So listen. Don't tell her to shut up and go play hopscotch. Don't tell her what's impossible and what's ludicrous. Figure it out on your own - you deserve to give yourself that chance.

Wednesday, May 9, 2012

just do it (no seriously - just do it already)

So for many, the thought of using self-help or motivational materials to boost your life seems like a last resort, that last push you give yourself with little or no hope that it'll make a difference to your life which is inevitably spiraling towards a pit of doom. I have a strong image of Luke Danes sitting in his apartment cringing to the volume at which the man on the tape yells "LAAAHHHVE!" And the majority of us believe that we're better than these things, that we don't need the help and we refuse to believe that we'll gain anything from such people, a distant voice telling us how to live our lives when they don't know the first thing about us!

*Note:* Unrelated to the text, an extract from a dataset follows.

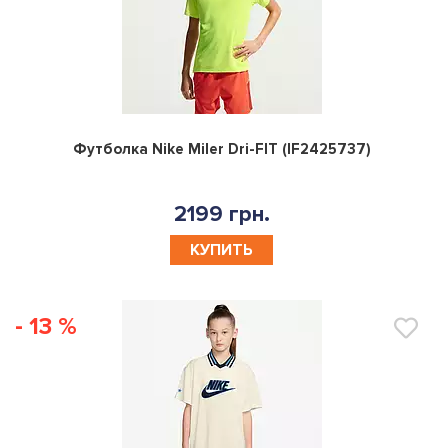
0
Футболка Nike Miler Dri-FIT (IF2425737)
2199 грн.
КУПИТЬ
- 13 %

But it's become increasingly transparent to me that we're all much more similar than we'd care to admit. There's an addiction to being unique, to being mentally strong and not requiring external help, that our situations and life states are "just fine" and don't need to be meddled with. But becoming disturbed and embracing interruption in your everyday life and analysing the ways in which you could BE better; for yourself, your future, your family, your partner, your career - there's a multitude of things, ranging from simple habits to drastic actions, that allow you to focus on the important aspects and draw your focus and concentration away from the petty, the insignificant. For example, in analysing my situation two weeks ago, I was lazy with my nutrition, with my sleeping patterns, with my involvement in study and I was lacking in motivation at work. And I was absolutely okay with it. And here's the problem - not that we are ignorant, because we're not; and not because we're unaware, because we are most definitely aware of the things we could be doing better. So the question is, WHY do we spend so much effort and time and money on the wrong things, on fixing problems that wouldn't exist if we took the time to address the root of it all? Why are we spending time testing light reflecting concealers in department stores and forking out $60 for the 5mL bottle of Dior product when we could just stop wasting our time doing jack all and sleeping instead?

I have my beautiful boyfriend to thank for allowing me to stop cutting myself short. Because in allowing ourselves to develop expectations in fear that we'll be met with disappointment, we're limiting our capabilities, our opportunities, our potential to throw ourselves wholeheartedly into a venture which could be the greatest thing we seek for this life we've been blessed with.